To address point 1, we only allowed a single platform (Affymetrix) for each of the three species currently in the database (E. coli, Shewanella, and yeast). To address point 2, we collected unnormalized raw CEL files for all of the experiments and uniformly normalized them as a group with RMA. In our previous work, we found that this RMA normalization makes comparisons possible on microarrays of the same platform that are run in different laboratories (see the section "Verification of array data normalization and consistency" and Figure S5 in the supplement Protocol S1 to our network inference paper). And to address point 3, we generated human curated (and computationally validated) experimental metadata for each microarray publication—converting each chemical and growth attribute into a structured and computable set of experimental features with consistent naming conventions and units.

I believe this Many Microbe Microarrays Database (M3D) provides the essential starting point for moving towards the use of microarrays as collective knowledge: a set of curated microarray datasets that have already proven useful in a large-scale application.

If you build it, some will come
M3D has been online for about a year now. The site currently gets around 200 unique visitors and 3000 hits a day. But based on the emails I get from folks, the audience i
s primarily computational folks like myself that are eager to test their new algorithm on a large, well-annotated experimental dataset.
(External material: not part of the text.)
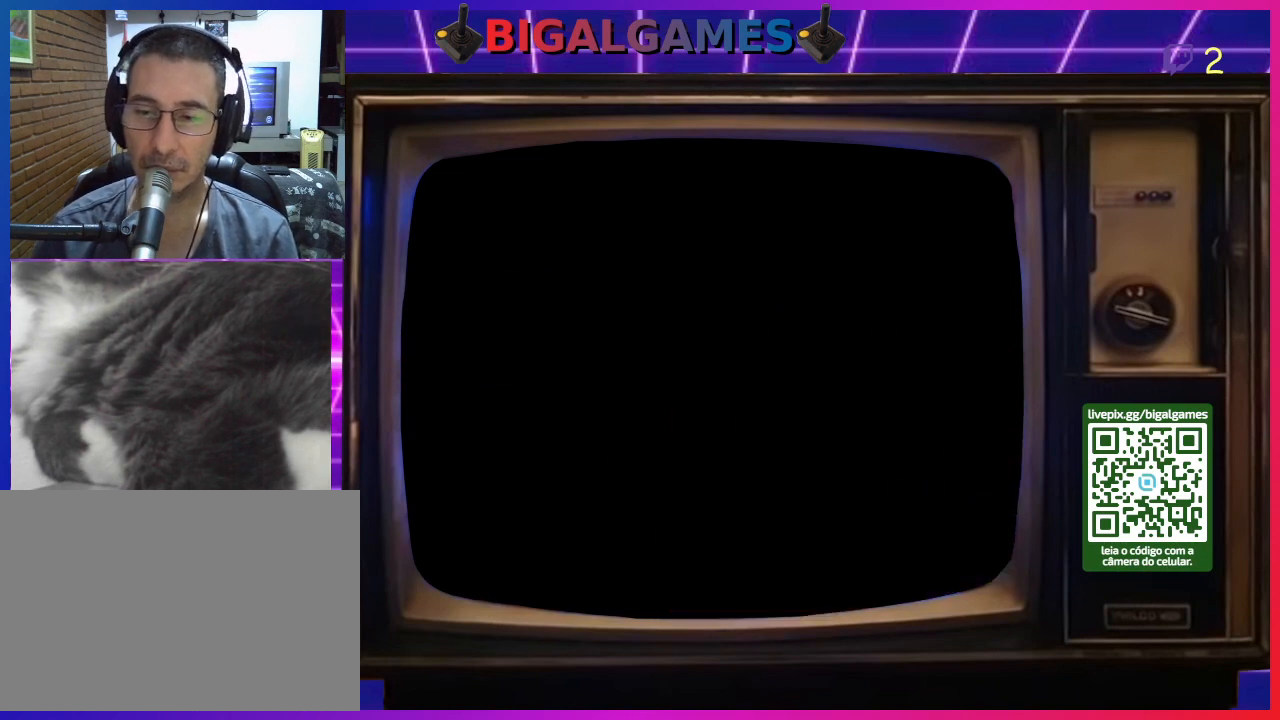
{"buttons": [], "right_stick": "center", "events": []}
But will the biologists ever arrive?

The wetlab biologists are the folks I would really like to begin adopting this resource. Since I do experimental work in E. coli, whenever I want to find out what a particular gene does or what genes might regulate it, I dig around in RegulonDB or EcoCyc to see what's known about the gene. How might expression data be incorporated into such a website to aid understanding the biology of E. coli? For one, if RegulonDB has published evidence that lexA transcriptionally regulates recA, it would be nice to see if the collective microarray knowledge currently supports the published evidence. This type of information could be provided by including a scatterplot of the expression values of the transcription factor -vs- those of its target (see the image below generated from M3D). If you generate this plot on M3D, you can also mouseover each point to receive the details of the experiment represented by the datapoint.
I think the key to adoption is probably integration with the currently available resources. Folks don't want to go to yet-another-website and figure out how to work it. Because of this, I've created a way for external websites to automatically include M3D generated images on their own websites (instructions). Here are a couple examples, these are drawn on-the-fly from M3D rather than uploaded to this blog:

The problem with this approach is that if M3D goes down, the automatically generated images also fail on the remote website as well. So perhaps, remote websites would want to automatically generate and locally cache the images.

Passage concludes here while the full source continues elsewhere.